Bayesian image segmentations by Potts prior and loopy belief propagation
This work addresses hyperparameter estimation in image segmentation for computer vision applications, but it appears incremental as it builds on existing Bayesian models and loopy belief propagation methods.
The paper tackles the problem of determining hyperparameters in Bayesian image segmentation models by proposing a new conditional maximum entropy estimation scheme for Potts priors, showing how it compares to conventional maximum likelihood methods and clarifying the influence of phase transitions in loopy belief propagation.
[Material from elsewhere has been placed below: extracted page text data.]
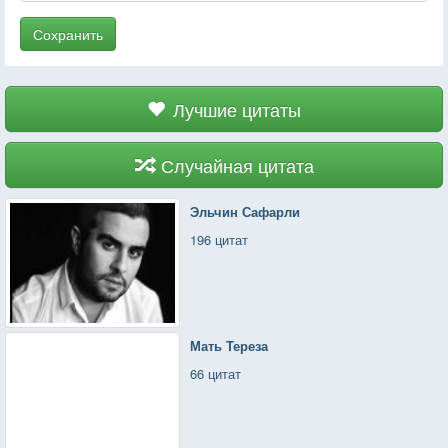
Сохранить
Лучшие цитаты
Случайная цитата
Эльчин Сафарли
196 цитат
Мать Тереза
66 цитат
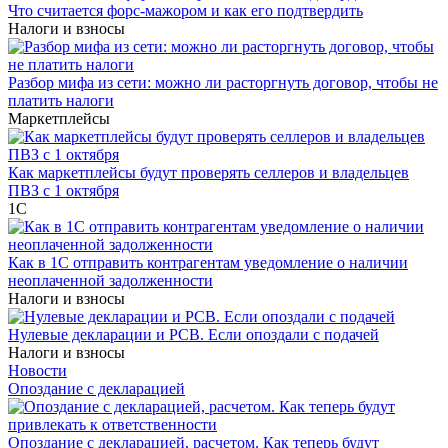
Что считается форс-мажором и как его подтвердить
Налоги и взносы
Разбор мифа из сети: можно ли расторгнуть договор, чтобы не
платить налоги
Маркетплейсы
Как маркетплейсы будут проверять селлеров и владельцев
ПВЗ с 1 октября
1С
Как в 1С отправить контрагентам уведомление о наличии
неоплаченной задолженности
Налоги и взносы
Нулевые декларации и РСВ. Если опоздали с подачей
Налоги и взносы
Новости
Опоздание с декларацией
Опоздание с декларацией, расчетом. Как теперь будут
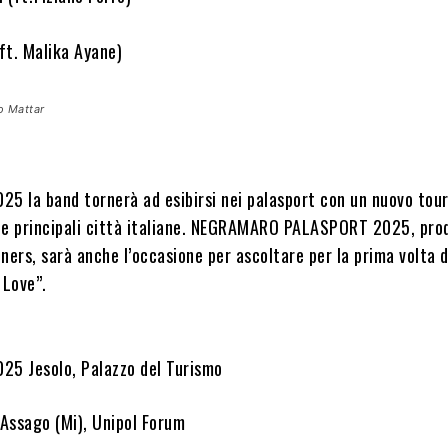
 (ft. Malika Ayane)
o Mattar
25 la band tornerà ad esibirsi nei palasport con un nuovo tou
le principali città italiane. NEGRAMARO PALASPORT 2025, pro
ners, sarà anche l’occasione per ascoltare per la prima volta d
 Love”.
25 Jesolo, Palazzo del Turismo
Assago (Mi), Unipol Forum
This paper presents a Bayesian image segmentation model based on Potts prior and loopy belief propagation. The proposed Bayesian model involves several terms, including the pairwise interactions of Potts models, and the average vectors and covariant matrices of Gauss distributions in color image modeling. These terms are often referred to as hyperparameters in statistical machine learning theory. In order to determine these hyperparameters, we propose a new scheme for hyperparameter estimation based on conditional maximization of entropy in the Potts prior. The algorithm is given based on loopy belief propagation. In addition, we compare our conditional maximum entropy framework with the conventional maximum likelihood framework, and also clarify how the first order phase transitions in LBP's for Potts models influence our hyperparameter estimation procedures.